Wednesday, 25 April 2012

More Granularity

As the volatility changes and the volume drops, I change my bar size to see the order flow better. NOTHING else changes. I'm monitoring the trend of the one chart and trading the pullbacks. I use the CCIs and the EMAs to track these events.

Today's DAX open created an uptrend. The overnight ES showed that this would occur. The reaction of AAPL to its earnings report was mostly responsible as the market could have gone either way after yesterday's trade. I dropped my Renko to 3 with the wick so I could see the pullbacks better. I had targets from my Fav Fibs. The results are in the chart below. 

The divergence indicated by the Orange lines was a pause in the move. Trend remained intact but alerted me to look for a solid re-entry which came later.


  1. The link for the indicators ["Click this link here for the indicators"] returns the following message:


    Error (404)
    We can't find the page you're looking for. Check out our Help Center and forums for help, or head back to home.


    1. Anon, 08:31, I'll fix it on the week-end.

  2. I would like to get your thoughts on this idea I have regarding bar sizing. I have been looking at both tick charts and range charts. I like the tick charts because some of the indicators I use require volume data but I wanted to have the tick and range chart plot in a similar way day after day -- this means they should both pull back to a 99 or 33 EMA in as identical a manner as possible.
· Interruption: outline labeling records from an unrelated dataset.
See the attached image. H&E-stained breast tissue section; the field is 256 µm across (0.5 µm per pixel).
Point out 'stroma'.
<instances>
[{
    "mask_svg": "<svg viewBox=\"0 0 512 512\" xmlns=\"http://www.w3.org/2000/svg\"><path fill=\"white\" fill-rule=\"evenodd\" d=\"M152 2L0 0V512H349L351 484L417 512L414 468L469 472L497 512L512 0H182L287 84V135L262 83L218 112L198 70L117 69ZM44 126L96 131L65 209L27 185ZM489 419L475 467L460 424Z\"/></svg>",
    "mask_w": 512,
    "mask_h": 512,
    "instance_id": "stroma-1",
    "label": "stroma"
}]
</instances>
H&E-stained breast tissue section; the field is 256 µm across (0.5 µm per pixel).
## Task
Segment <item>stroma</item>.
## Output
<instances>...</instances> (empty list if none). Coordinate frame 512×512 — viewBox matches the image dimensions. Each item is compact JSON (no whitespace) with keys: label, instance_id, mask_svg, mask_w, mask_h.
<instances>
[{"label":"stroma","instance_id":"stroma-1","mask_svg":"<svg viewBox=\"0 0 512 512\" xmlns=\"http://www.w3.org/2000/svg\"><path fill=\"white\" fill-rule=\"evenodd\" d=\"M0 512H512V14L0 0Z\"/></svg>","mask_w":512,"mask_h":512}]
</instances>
I have found that by building two different indicators I can keep them synchronized and in turn adjust them to the overall market volatility. For the range chart I take a reading of the ATR for the past 10 days then divide that by 10 to get an average daily ATR. I then take that number and divide it by 15 so my range bars reflect 1/15th of the daily ATR. Currently for the ES it puts me at a 1.25 range bar. This seems to give me a more consistent view of the 33 and 99 EMAs among other things.
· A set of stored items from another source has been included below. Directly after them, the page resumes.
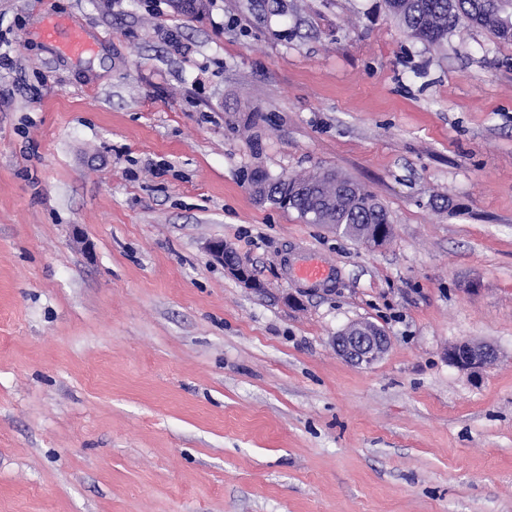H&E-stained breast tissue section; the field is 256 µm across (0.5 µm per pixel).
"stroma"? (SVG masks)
<instances>
[{
    "label": "stroma",
    "instance_id": "35a3bbf8",
    "mask_svg": "<svg viewBox=\"0 0 512 512\" xmlns=\"http://www.w3.org/2000/svg\"><path fill=\"white\" fill-rule=\"evenodd\" d=\"M258 166L352 178L391 238L258 203ZM0 512H512V43L382 0H0ZM207 251L214 261L223 264L224 268L246 288L253 290L265 288L263 283L255 279L248 267L230 252L223 240L210 241ZM331 271V267L316 261L297 267L293 270V274L298 281L316 285L329 281L332 276ZM389 342L387 334L369 321L353 322L334 338L336 352L360 367L376 363L387 351ZM497 355V349L494 346L469 341H462L448 348V361L472 376L478 375L494 362Z\"/></svg>",
    "mask_w": 512,
    "mask_h": 512
}]
</instances>
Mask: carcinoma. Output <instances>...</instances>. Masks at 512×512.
Segmentation results:
<instances>
[{
  "mask_svg": "<svg viewBox=\"0 0 512 512\" xmlns=\"http://www.w3.org/2000/svg\"><path fill=\"white\" fill-rule=\"evenodd\" d=\"M385 5L409 37L429 46H442L462 19L512 42V24L502 15L501 0H385ZM263 180L269 182L268 203L296 211L309 224H343L354 240L372 241L378 226L390 224L372 192L334 170L273 177L258 168L248 176L253 184Z\"/></svg>",
  "mask_w": 512,
  "mask_h": 512,
  "instance_id": "1",
  "label": "carcinoma"
}]
</instances>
    The tick indicator takes the total number of ticks for the last 10 days and divides that by 10 to get an average tick day. That number is divided by 150. This gives me a nicely synchronized tick chart to range chart.
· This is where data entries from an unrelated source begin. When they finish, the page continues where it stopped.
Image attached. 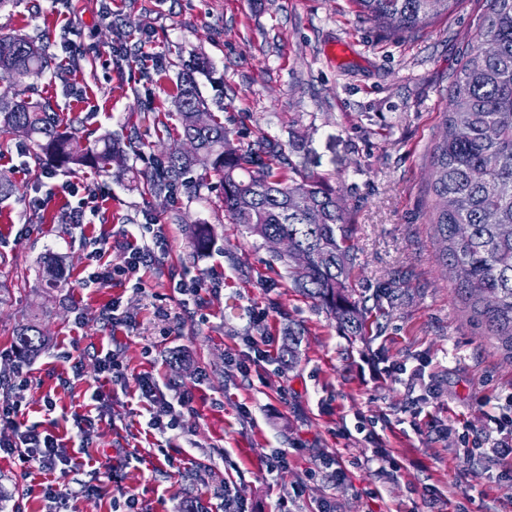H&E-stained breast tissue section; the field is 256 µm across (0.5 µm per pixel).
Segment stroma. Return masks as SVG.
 <instances>
[{
	"label": "stroma",
	"instance_id": "stroma-1",
	"mask_svg": "<svg viewBox=\"0 0 512 512\" xmlns=\"http://www.w3.org/2000/svg\"><path fill=\"white\" fill-rule=\"evenodd\" d=\"M97 0H17L0 10V35L40 37L52 67L0 96L47 98L61 124L93 140L126 141L122 167L87 168L78 179L103 190L85 223L68 219L77 200L59 187L69 171L34 178L28 140L0 136V178L16 187L0 201V379L17 367L30 386L15 389L20 422L61 439L74 437V414L88 413L102 390L108 410L87 436L98 460V490L71 499L78 512H114L134 495L140 512H179L193 498L204 512H224L232 483L246 512H512V479L494 461L463 458L458 432L491 431L502 395L512 391V360L467 310L439 258L431 224L430 153L449 106L465 51L477 39L488 0H459L425 29L390 35L354 0H112L108 27ZM69 25L80 55L65 58L60 28ZM145 39L157 59L151 74L113 56ZM209 112L242 149L273 161L288 183L310 175L339 194L355 254L351 286L369 310L364 338L348 336L317 303L298 292L284 266L224 209L211 170L196 167L177 196L154 198L142 187L179 128L174 107L181 73L198 61ZM277 144L269 158L266 141ZM40 193L42 210L29 208ZM154 223L169 245L165 258L134 282L118 277L86 285L97 266L124 262L123 244ZM210 225L197 249L192 228ZM103 250L94 254L93 239ZM64 264L60 287L39 271L46 255ZM199 278L196 303L183 304L173 280ZM128 317L112 328L99 312L112 300ZM268 314L252 321L254 310ZM49 338L36 357L14 354L13 331L34 314ZM295 333L293 360L282 357ZM272 336L271 359L248 375L230 366L244 336ZM117 350L127 385L105 381L95 348ZM71 362H64L63 353ZM80 372H73L72 362ZM404 375H383L387 366ZM190 391L180 429L159 444L148 433L135 376ZM53 411H46V403ZM432 422L413 429L418 410ZM378 433L399 472L362 465ZM453 427L448 438L435 430ZM304 450H295V442ZM284 450L290 466L267 474V454ZM134 460H126V452ZM332 453L347 469L333 478L318 458ZM43 474L0 458V512H49Z\"/></svg>",
	"mask_w": 512,
	"mask_h": 512
}]
</instances>
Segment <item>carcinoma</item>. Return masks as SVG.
I'll list each match as a JSON object with an SVG mask.
<instances>
[{
	"mask_svg": "<svg viewBox=\"0 0 512 512\" xmlns=\"http://www.w3.org/2000/svg\"><path fill=\"white\" fill-rule=\"evenodd\" d=\"M360 11L389 34L415 32L448 12L455 0H354ZM51 58L30 37L0 36V76L17 83L40 77ZM196 66L182 73L174 104L180 141L194 143L189 154L172 147L146 179L158 197L171 191L200 162L210 165L224 184V207L235 224L268 244L286 239L309 253L306 266H294L274 253L295 288L315 300L352 336L364 335L365 308L348 288L354 257L341 198L313 178L305 193L270 167L254 170L258 158L238 148L221 120L196 125L205 110ZM18 134L33 142L35 174L50 168H95L107 172L124 153L122 140L108 133L89 145L58 130L51 104L29 96L0 97V135ZM432 224L444 243L441 260L453 282L512 357V0H489V12L476 43L463 59L450 88L449 110L431 156ZM61 265L45 259L42 277L62 279ZM46 345L41 323L16 331L14 347L27 358Z\"/></svg>",
	"mask_w": 512,
	"mask_h": 512,
	"instance_id": "obj_1",
	"label": "carcinoma"
}]
</instances>
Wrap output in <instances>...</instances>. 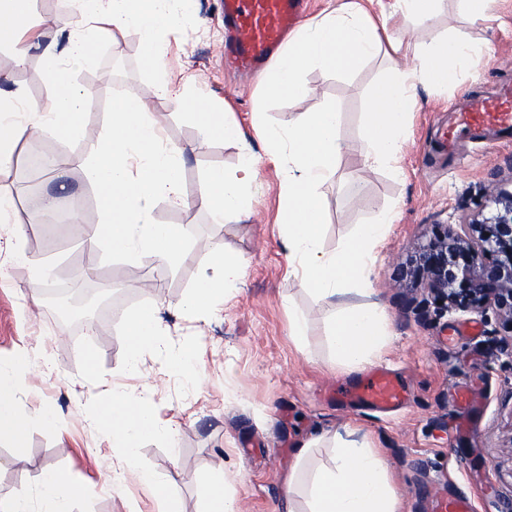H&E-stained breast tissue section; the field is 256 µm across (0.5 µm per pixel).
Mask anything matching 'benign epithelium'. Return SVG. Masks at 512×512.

    I'm wondering if you have any thoughts on this -- if you think it may be misleading in some way not apparent to me yet or if you think this may complicate stops and money management?


    1. Anon 02:23, If it works for you and you have back tested it, GREAT! I see the idea and it may have benefits. A bit too complex for me although I have used Volume bars.

  3. what is the point of showing all these entries, when its where the exit is where you make or lose money.